• **TRAVAIL À FAIRE**:
a: D'après la recension sur le Pacte de croissance et de stabilité, en quelle année et dans quelle ville ce Pacte a-t-il été adopté ?
b: Poursuivez la recension sur le Pacte de croissance et de stabilité à la suite de sa dernière phrase.

• **TEXTE À LIRE**:

⁂

"Between Growth and Stability, The Demise and Reform of the European Union's Stability and Growth Pact" - Recension d'un ouvrage relatif à la croissance et à la stabilité
La rubrique "Bibliothèque européenne" du Bulletin Quotidien Europe
n°9841/812 daté du 17 février 2007 propose une récension d'ouvrages récents consacrés aux questions monétaires, économiques et financières
dont deux d'entre eux font l'objet d'une présentation sur ce blog.
Il s'agit de :
- "Between Growth and Stability,
The Demise and Reform of the European Union's Stability and Growth Pact", ouvrage collectif sous la direction de Leila Simona et de Bernard Casey (Elgar
Publishing : www.e-elgar.com - 2008 - IBSN
978-1-84720-206-2), objet du présent article ;
et de :
- "Les Unions monétaires en droit international", de Moustapha Lô Diatta (Presses Universitaires de France : www.puf.com ; Collection " Publications de l'Institut universitaire de hautes études internationales de Genève" - 2007 - IBSN
2-13-055915-8), objet d'un second article.
"Between Growth and Stability, The Demise and Reform of the European Union's Stability and Growth Pact" (récension de Thomas Bauwen)
Lorsqu'il fut adopté en 1997 à Amsterdam, le Pacte de croissance et de stabilité imposait aux Etats membres des critères de convergence économique à
respecter en vue de l'achèvement de l'Union conomique et monétaire. Ces critères étaient alors considérés comme incontournables, à tel point que le Pacte était présenté comme le "gardien
de la force et de la crédibilité de la future Union économique et monétaire".
Pourtant, en 2003, c'est la douche froide : la France et l'Allemagne n'arrivent plus à suivre et font exploser les limites fixées par le Pacte, menant à
la réforme de 2005, avec des règles assouplies sur plusieurs points.
Selon les auteurs de cet ouvrage, cette réforme peut être assimilée à un véritable échec du Pacte. Pourquoi ? selon eux, parce que - et c'est ce qu'ils
s'attachent à démontrer - "les évènements de novembre 2003 et les changements apportés au Pacte de croissance et de stabilité en mars 2005 configurent un instrument politique et économique
différent de celui qui avait été approuvé originellement". Exit donc, le "gardien" sur lequel était censé reposer toute l'architecture économique et monétaire de l'Union.
Ce constat entraine automatiquement une série de questions primordiales. Quels ont été les effets de la "disparition" du Pacte sur l'UEM ? Quel a été le
rôle des Etats membres dans la crise ? Quelle fut la réaction des marchés financiers ? La chute du Pacte est-elle un signal de crise de l'intégration européenne dans son ensemble ? Le Pacte
réformé apporte-t-il des solutions adaptées aux problèmes de 2003 ?

⁂

• **DONNÉES ENREGISTRÉES**:
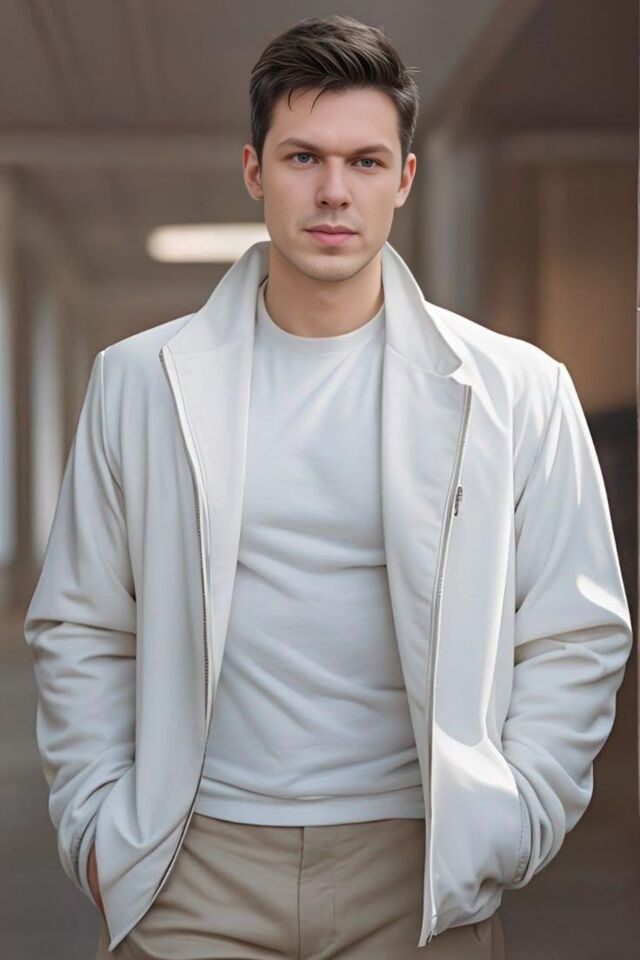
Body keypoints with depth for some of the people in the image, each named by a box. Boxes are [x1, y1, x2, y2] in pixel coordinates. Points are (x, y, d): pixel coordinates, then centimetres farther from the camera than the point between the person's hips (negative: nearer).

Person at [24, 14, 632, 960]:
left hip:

⁂

• **RÉPONSES PAR CONSIGNE**:
a: En 1997, à Amsterdam.

b:
Tout au long des six contributions qui le composent, ce bel ouvrage, écrit sous la direction de deux grands économistes de Londres, tente d'apporter des
réponses à ces questions en se concentrant sur la question de la crédibilité. Combinant les perspectives économique et politique, il cherche plus exactement à "trouver une solution aux
dilemmes posés par la coordination de la politique budgétaire dans le contexte d'une zone monétaire commune" et à analyser la crédibilité de ce type d'accords économiques internationaux.
Pour ce faire, les théories économiques et politiques existantes sont d'abord recensées, expliquées et approfondies afin de réconcilier ensuite chacun des deux champs d'analyse au sein d'un
modèle économique intégré.
Pour sa part, le deuxième chapitre est consacré à la dépendance du système monétaire européen à "l'ordre financier néolibéral transnational qui
déplace les contradictions socio-économiques des Etats-Unis vers d'autres parties du monde, incluant l'Europe".
Constituant sans doute l'un des plus intéressants de cet ouvrage, le troisième chapitre répond à la question de la survie de la monnaie unique après l'estompement de la règle budgétaire censée
assurer sa pérennité. Comment, en effet, expliquer ce constat paradoxal ? Les auteurs y parviennent à l'aide d'une version "incorporée" de la théorie intergouvernementaliste de Moravsik : selon
eux, le maintien de l'UEM s'explique assez simplement par la volonté des groupes socio-économiques dirigenats des Etats membres les plus puissants de continuer à croire en la crédibilité des
régimes des taux de change.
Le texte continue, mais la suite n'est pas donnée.